A dry brown hand pushed one mended apple-green cup into my vision, a scrap of steam, a perfect cup of tea.
“S
OMETHING’S WRONG
,” Sam said. “Black circles creeping under your eyes. You’re not taking this to heart? You
are
keeping the old heart well out of this, right, Jer?”
“‘Heart’?” I looked up, trying to grin. “What’s a … ‘heart’? I never heard of one of those. ‘Heart’? What, is it something like a flashlight?”
“‘Flashlight’! Got to remember that.” He showed me his kids’ new school photos: the girl wore thick white hair ribbons that made her thin hair look transparent. Sam kissed her picture. “And this boy of mine’s going to set the world on fire.

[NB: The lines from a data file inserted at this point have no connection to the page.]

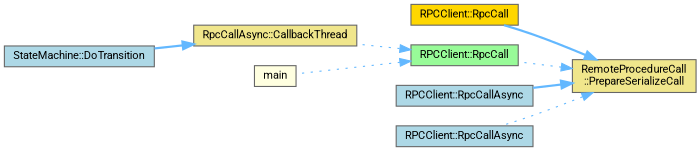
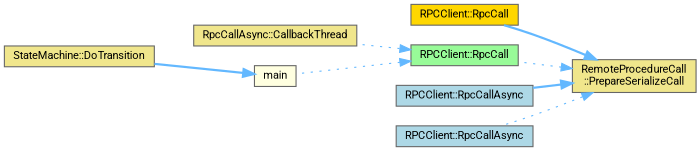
  digraph {
    fontname=Roboto
    rankdir=RL
    node [color=grey40 fillcolor=lightblue fontname=Roboto fontsize=10 shape=box style=filled]
    edge [color=steelblue1 dir=back fontname=Roboto fontsize=10 labelfontname=Helvetica labelfontsize=10 style=dotted]
    n1 [color=gray40 fillcolor=khaki fontcolor=black height=0.2 label="RemoteProcedureCall\l::PrepareSerializeCall" width=0.4]
    n2 [fillcolor=gold height=0.2 label="RPCClient::RpcCall" width=0.4]
    n3 [fillcolor=palegreen height=0.2 label="RPCClient::RpcCall" width=0.4]
    n4 [height=0.2 label="RPCClient::RpcCallAsync" width=0.4]
    n5 [height=0.2 label="RPCClient::RpcCallAsync" width=0.4]
    n6 [fillcolor=khaki height=0.2 label="RpcCallAsync::CallbackThread" width=0.4]
    n7 [fillcolor=lightyellow height=0.2 label=main width=0.4]
-   n8 [height=0.2 label="StateMachine::DoTransition" width=0.4]
+   n8 [fillcolor=khaki height=0.2 label="StateMachine::DoTransition" width=0.4]
    n1 -> n2 [style=bold]
    n1 -> n3
    n1 -> n4 [style=bold]
    n1 -> n5
    n3 -> n6
    n3 -> n7
-   n6 -> n8 [style=bold]
+   n7 -> n8 [style=bold]
  }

You watch.” Sam needed my opinion about a paint color—he planned improving his office here in maybe two or three years’ time. Nursing the bourbon bottle, he said he only drank during
our
appointments. He didn’t know, something about me got him. Sam asked how
I’d
done in organic chem? I sat looking at this man, he might’ve been speaking Latin, his face looked orange, solid orange to me.
Now I see I was in the middle of something like what’s known
today as a mini-breakdown. Then we called it the blues. We called it Having Black Circles Under Your Eyes For A While. The Whiteboy-With-Blackness-Under-His-BabyBlues-Blues. (And the whiter the person is, the more deadly his case can be. Cotton starts out white but if you breathe white cotton for years enough, it gives you something called Brown Lung. You figure it.)